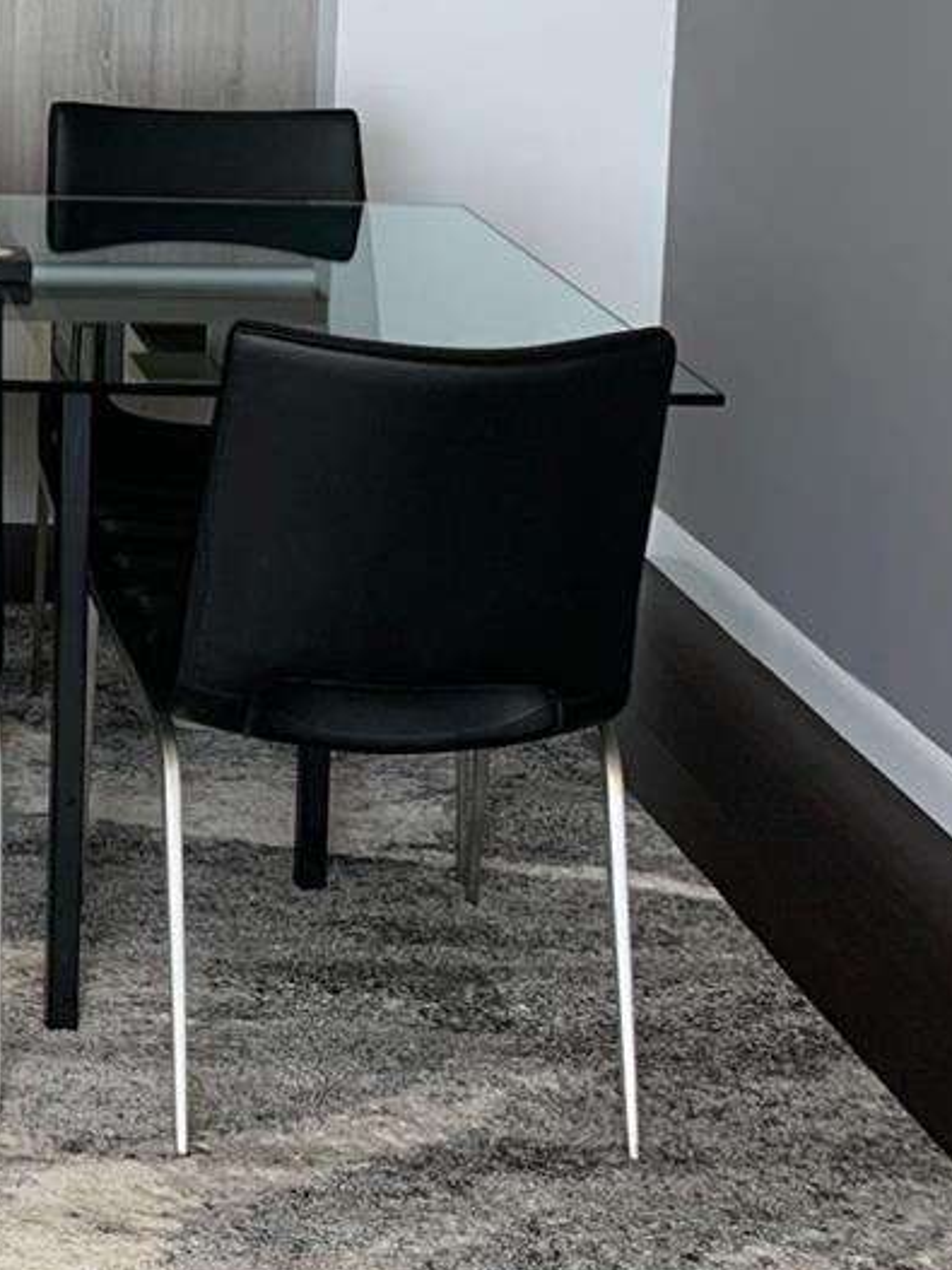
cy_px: -128
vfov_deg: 24.6
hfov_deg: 18.2
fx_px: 2715
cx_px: -358
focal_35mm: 74
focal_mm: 4.25
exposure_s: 1/121
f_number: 1.8
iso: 64
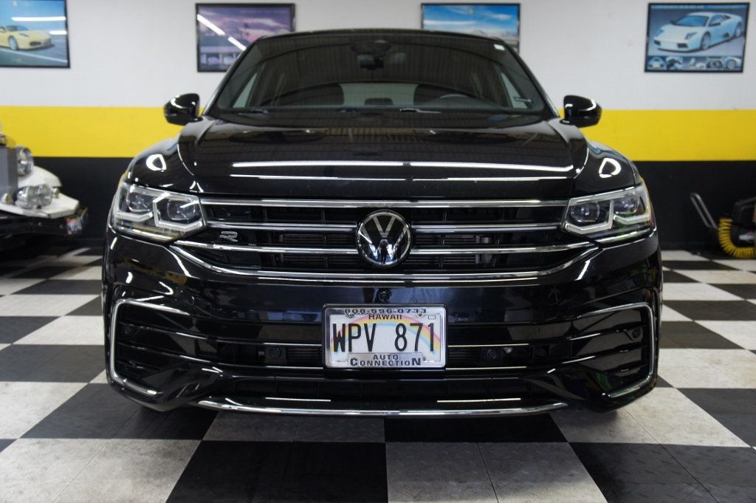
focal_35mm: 33
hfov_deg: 57.3
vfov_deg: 39.9
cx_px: 378
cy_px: 252
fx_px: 692
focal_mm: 22
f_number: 4
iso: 400
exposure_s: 1/40
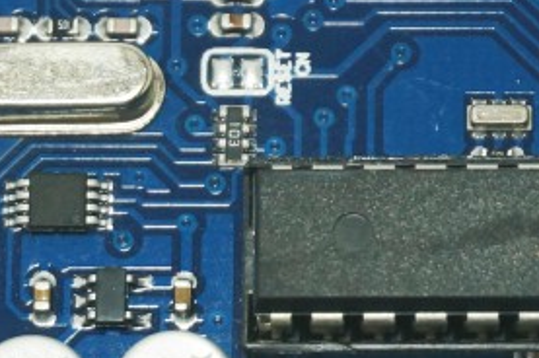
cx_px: 335
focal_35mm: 332
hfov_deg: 6.2
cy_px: 25
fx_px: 4965
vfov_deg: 4.1
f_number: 7.1
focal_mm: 50
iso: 400
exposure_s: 1/100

YOUR OBJECTIVE — The response must match the listing exactly, except that pictures are removed.

RESULT —
cy_px: -128
vfov_deg: 24.6
hfov_deg: 18.2
fx_px: 2715
cx_px: -358
focal_35mm: 74
focal_mm: 4.25
exposure_s: 1/121
f_number: 1.8
iso: 64
focal_35mm: 33
hfov_deg: 57.3
vfov_deg: 39.9
cx_px: 378
cy_px: 252
fx_px: 692
focal_mm: 22
f_number: 4
iso: 400
exposure_s: 1/40
cx_px: 335
focal_35mm: 332
hfov_deg: 6.2
cy_px: 25
fx_px: 4965
vfov_deg: 4.1
f_number: 7.1
focal_mm: 50
iso: 400
exposure_s: 1/100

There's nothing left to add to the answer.